→ INSTRUCTIONS TO FOLLOW
Find the lines of the listing that contain the string "reconstruction", and return them.

----

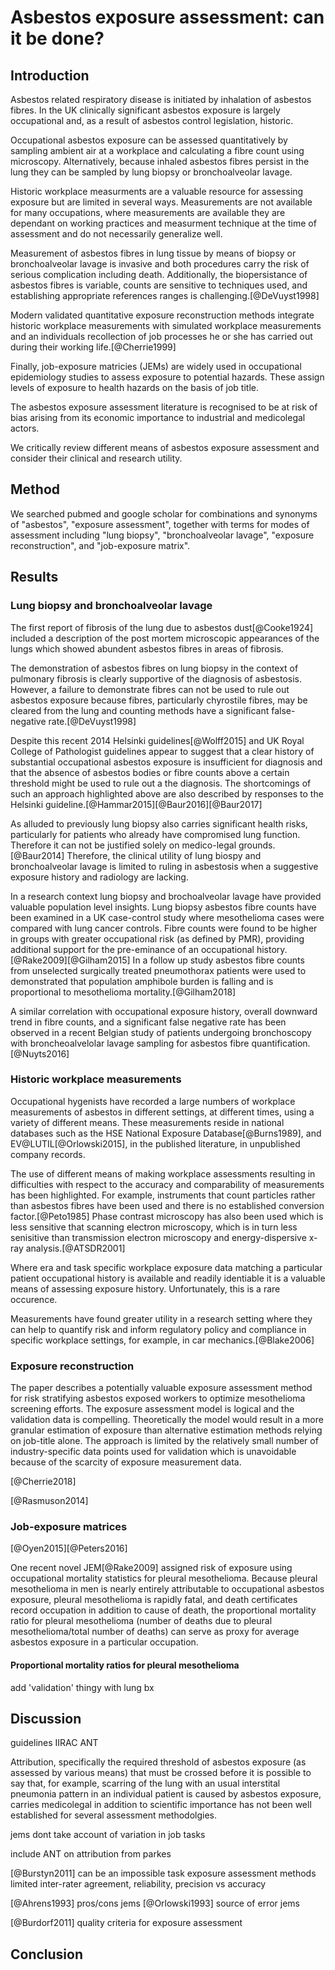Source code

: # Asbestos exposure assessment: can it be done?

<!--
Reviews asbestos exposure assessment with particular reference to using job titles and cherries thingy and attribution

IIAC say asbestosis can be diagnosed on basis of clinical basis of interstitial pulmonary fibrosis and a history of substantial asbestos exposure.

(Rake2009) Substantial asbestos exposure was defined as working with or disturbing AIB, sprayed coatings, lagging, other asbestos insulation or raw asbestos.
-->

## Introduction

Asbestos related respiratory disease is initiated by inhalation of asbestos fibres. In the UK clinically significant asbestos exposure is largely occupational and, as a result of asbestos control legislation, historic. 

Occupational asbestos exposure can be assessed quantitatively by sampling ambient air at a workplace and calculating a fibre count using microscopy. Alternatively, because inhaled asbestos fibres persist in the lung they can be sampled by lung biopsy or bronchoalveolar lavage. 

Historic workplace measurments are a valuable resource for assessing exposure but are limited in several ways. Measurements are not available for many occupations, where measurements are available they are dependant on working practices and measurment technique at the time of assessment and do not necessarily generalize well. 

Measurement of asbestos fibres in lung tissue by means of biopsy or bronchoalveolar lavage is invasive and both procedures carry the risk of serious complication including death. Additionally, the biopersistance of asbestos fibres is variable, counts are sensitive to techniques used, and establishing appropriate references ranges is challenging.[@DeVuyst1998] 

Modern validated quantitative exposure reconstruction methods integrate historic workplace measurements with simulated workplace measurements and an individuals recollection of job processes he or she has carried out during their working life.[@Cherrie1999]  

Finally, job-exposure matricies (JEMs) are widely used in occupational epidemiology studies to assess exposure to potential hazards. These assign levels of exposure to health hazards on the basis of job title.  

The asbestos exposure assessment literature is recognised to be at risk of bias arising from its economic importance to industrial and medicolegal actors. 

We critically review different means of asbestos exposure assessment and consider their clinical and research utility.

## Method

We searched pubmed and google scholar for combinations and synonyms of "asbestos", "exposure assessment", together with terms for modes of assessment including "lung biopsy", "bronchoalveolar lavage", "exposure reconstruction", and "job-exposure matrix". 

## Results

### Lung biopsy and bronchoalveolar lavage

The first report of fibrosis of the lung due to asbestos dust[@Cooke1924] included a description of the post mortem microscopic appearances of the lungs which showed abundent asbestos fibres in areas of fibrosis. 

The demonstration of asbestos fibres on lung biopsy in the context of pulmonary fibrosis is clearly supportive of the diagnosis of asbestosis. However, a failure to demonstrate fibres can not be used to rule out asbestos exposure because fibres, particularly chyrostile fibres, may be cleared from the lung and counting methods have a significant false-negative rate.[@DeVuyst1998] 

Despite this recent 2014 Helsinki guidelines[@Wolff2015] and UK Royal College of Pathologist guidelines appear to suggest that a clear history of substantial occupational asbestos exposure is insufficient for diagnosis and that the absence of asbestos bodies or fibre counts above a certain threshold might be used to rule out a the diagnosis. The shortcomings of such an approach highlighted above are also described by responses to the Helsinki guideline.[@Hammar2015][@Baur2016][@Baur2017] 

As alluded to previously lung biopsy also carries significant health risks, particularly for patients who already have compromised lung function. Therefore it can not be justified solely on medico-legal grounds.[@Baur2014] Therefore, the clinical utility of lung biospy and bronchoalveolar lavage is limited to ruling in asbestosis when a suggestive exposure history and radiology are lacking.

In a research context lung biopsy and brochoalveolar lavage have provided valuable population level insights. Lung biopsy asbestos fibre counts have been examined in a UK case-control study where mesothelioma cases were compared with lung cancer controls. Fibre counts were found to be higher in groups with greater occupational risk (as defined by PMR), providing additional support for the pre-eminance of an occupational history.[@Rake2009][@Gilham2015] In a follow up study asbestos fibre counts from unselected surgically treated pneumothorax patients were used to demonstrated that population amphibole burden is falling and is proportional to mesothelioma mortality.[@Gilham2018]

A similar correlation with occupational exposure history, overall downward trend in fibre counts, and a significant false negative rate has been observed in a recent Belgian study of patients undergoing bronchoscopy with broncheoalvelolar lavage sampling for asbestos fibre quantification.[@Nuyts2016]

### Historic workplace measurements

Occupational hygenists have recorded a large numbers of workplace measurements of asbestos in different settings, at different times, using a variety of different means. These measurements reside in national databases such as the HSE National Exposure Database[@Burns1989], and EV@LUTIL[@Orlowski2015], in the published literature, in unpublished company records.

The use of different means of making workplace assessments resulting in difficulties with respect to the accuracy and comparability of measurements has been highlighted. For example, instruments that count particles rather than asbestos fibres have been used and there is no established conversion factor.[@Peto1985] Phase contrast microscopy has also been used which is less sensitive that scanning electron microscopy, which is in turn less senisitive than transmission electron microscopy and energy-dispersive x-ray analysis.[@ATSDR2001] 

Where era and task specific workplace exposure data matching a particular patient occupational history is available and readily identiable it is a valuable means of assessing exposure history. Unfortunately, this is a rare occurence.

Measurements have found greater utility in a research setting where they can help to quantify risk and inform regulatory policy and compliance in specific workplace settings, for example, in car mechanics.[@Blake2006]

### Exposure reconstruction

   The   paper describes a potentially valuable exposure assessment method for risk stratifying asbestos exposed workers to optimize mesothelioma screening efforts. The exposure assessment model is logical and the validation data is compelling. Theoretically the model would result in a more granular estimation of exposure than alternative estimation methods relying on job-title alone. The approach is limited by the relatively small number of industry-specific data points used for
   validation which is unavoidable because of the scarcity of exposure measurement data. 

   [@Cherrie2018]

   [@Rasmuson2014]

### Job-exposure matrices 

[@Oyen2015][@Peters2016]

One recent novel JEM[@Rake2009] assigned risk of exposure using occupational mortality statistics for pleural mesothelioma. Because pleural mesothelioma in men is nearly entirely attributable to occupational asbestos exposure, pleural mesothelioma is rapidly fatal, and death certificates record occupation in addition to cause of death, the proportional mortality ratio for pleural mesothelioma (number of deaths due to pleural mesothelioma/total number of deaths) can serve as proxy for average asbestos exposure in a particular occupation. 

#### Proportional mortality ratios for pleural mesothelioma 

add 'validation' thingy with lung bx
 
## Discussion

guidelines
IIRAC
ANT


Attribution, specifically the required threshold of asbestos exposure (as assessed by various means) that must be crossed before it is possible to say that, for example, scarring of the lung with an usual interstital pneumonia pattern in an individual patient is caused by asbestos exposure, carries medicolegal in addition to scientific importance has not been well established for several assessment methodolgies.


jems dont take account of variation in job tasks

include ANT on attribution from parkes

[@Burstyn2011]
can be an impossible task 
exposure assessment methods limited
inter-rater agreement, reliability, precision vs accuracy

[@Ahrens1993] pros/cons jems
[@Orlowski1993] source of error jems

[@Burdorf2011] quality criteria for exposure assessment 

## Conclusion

----

→ OUTPUT OF THE EXERCISE
Modern validated quantitative exposure reconstruction methods integrate historic workplace measurements with simulated workplace measurements and an individuals recollection of job processes he or she has carried out during their working life.[@Cherrie1999]  
We searched pubmed and google scholar for combinations and synonyms of "asbestos", "exposure assessment", together with terms for modes of assessment including "lung biopsy", "bronchoalveolar lavage", "exposure reconstruction", and "job-exposure matrix". 
### Exposure reconstruction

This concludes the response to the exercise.